*** Opening of THE DATA ***

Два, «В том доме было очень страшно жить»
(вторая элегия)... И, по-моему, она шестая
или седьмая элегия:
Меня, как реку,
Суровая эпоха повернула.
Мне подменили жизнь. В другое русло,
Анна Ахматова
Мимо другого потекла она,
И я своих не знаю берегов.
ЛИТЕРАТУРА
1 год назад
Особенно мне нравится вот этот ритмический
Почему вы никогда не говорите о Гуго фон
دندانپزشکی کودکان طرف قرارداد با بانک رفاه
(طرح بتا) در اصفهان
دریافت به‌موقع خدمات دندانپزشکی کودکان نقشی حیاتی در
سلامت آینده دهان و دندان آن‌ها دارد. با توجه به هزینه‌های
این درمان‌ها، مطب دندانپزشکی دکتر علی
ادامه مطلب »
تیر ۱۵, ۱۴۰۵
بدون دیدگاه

*** Close of THE DATA ***

WHAT TO PRODUCE — Rewrite the listing with "элегия" replaced by "поэма" wherever it occurs, leaving everything else unchanged.

SOLVED PROBLEM —
Два, «В том доме было очень страшно жить»
(вторая поэма)... И, по-моему, она шестая
или седьмая поэма:
Меня, как реку,
Суровая эпоха повернула.
Мне подменили жизнь. В другое русло,
Анна Ахматова
Мимо другого потекла она,
И я своих не знаю берегов.
ЛИТЕРАТУРА
1 год назад
Особенно мне нравится вот этот ритмический
Почему вы никогда не говорите о Гуго фон
دندانپزشکی کودکان طرف قرارداد با بانک رفاه
(طرح بتا) در اصفهان
دریافت به‌موقع خدمات دندانپزشکی کودکان نقشی حیاتی در
سلامت آینده دهان و دندان آن‌ها دارد. با توجه به هزینه‌های
این درمان‌ها، مطب دندانپزشکی دکتر علی
ادامه مطلب »
تیر ۱۵, ۱۴۰۵
بدون دیدگاه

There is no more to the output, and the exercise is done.